GOAL OF THE EXERCISE: Lines before the one containing "匠，因手工精良而成為揚州民族樂器研製廠的樂器製作技工。不" are left out; that line and every line after it, through the end of the records, are to be reproduced exactly.

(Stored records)
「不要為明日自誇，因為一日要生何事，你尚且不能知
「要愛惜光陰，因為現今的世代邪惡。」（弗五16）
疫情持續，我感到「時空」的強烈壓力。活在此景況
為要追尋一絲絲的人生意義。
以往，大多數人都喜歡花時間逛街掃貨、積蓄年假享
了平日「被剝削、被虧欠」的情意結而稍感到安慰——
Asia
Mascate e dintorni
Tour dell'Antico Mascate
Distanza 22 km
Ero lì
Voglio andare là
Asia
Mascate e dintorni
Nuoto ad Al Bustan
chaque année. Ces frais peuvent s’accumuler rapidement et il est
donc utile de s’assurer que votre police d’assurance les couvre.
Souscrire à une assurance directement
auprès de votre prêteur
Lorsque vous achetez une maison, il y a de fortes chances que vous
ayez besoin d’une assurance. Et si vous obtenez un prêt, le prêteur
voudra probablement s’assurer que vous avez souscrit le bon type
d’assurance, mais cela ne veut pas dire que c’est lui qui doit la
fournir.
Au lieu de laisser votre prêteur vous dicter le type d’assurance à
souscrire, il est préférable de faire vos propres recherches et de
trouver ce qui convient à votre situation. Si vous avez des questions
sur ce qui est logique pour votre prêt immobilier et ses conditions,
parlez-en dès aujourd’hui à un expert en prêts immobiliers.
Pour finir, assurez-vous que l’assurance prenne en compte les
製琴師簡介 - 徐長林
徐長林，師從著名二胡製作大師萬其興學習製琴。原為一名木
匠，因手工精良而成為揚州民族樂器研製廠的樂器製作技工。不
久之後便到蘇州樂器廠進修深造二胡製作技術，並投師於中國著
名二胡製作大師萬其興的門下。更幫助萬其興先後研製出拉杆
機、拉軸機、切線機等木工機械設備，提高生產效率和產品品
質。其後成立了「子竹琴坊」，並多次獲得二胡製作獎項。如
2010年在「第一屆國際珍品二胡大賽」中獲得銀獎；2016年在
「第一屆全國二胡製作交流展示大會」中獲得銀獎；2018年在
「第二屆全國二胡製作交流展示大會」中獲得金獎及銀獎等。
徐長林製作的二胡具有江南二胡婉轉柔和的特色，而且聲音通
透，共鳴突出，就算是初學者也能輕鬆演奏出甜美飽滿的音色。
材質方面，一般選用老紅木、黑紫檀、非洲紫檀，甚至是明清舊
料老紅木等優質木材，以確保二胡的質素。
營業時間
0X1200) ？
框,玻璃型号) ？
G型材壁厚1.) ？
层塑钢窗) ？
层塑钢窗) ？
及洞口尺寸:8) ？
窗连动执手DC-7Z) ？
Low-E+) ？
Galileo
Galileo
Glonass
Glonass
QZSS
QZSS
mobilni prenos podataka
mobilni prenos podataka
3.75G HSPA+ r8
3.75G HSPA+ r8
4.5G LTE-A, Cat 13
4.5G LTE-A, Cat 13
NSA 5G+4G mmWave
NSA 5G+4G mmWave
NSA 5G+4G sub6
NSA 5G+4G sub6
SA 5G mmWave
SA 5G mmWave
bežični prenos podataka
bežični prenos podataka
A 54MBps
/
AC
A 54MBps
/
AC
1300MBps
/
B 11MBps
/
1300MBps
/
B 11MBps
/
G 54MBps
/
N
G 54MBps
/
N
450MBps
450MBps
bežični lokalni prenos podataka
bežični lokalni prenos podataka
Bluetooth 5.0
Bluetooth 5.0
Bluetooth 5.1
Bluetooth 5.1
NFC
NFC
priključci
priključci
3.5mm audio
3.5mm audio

OUTPUT:
匠，因手工精良而成為揚州民族樂器研製廠的樂器製作技工。不
久之後便到蘇州樂器廠進修深造二胡製作技術，並投師於中國著
名二胡製作大師萬其興的門下。更幫助萬其興先後研製出拉杆
機、拉軸機、切線機等木工機械設備，提高生產效率和產品品
質。其後成立了「子竹琴坊」，並多次獲得二胡製作獎項。如
2010年在「第一屆國際珍品二胡大賽」中獲得銀獎；2016年在
「第一屆全國二胡製作交流展示大會」中獲得銀獎；2018年在
「第二屆全國二胡製作交流展示大會」中獲得金獎及銀獎等。
徐長林製作的二胡具有江南二胡婉轉柔和的特色，而且聲音通
透，共鳴突出，就算是初學者也能輕鬆演奏出甜美飽滿的音色。
材質方面，一般選用老紅木、黑紫檀、非洲紫檀，甚至是明清舊
料老紅木等優質木材，以確保二胡的質素。
營業時間
0X1200) ？
框,玻璃型号) ？
G型材壁厚1.) ？
层塑钢窗) ？
层塑钢窗) ？
及洞口尺寸:8) ？
窗连动执手DC-7Z) ？
Low-E+) ？
Galileo
Galileo
Glonass
Glonass
QZSS
QZSS
mobilni prenos podataka
mobilni prenos podataka
3.75G HSPA+ r8
3.75G HSPA+ r8
4.5G LTE-A, Cat 13
4.5G LTE-A, Cat 13
NSA 5G+4G mmWave
NSA 5G+4G mmWave
NSA 5G+4G sub6
NSA 5G+4G sub6
SA 5G mmWave
SA 5G mmWave
bežični prenos podataka
bežični prenos podataka
A 54MBps
/
AC
A 54MBps
/
AC
1300MBps
/
B 11MBps
/
1300MBps
/
B 11MBps
/
G 54MBps
/
N
G 54MBps
/
N
450MBps
450MBps
bežični lokalni prenos podataka
bežični lokalni prenos podataka
Bluetooth 5.0
Bluetooth 5.0
Bluetooth 5.1
Bluetooth 5.1
NFC
NFC
priključci
priključci
3.5mm audio
3.5mm audio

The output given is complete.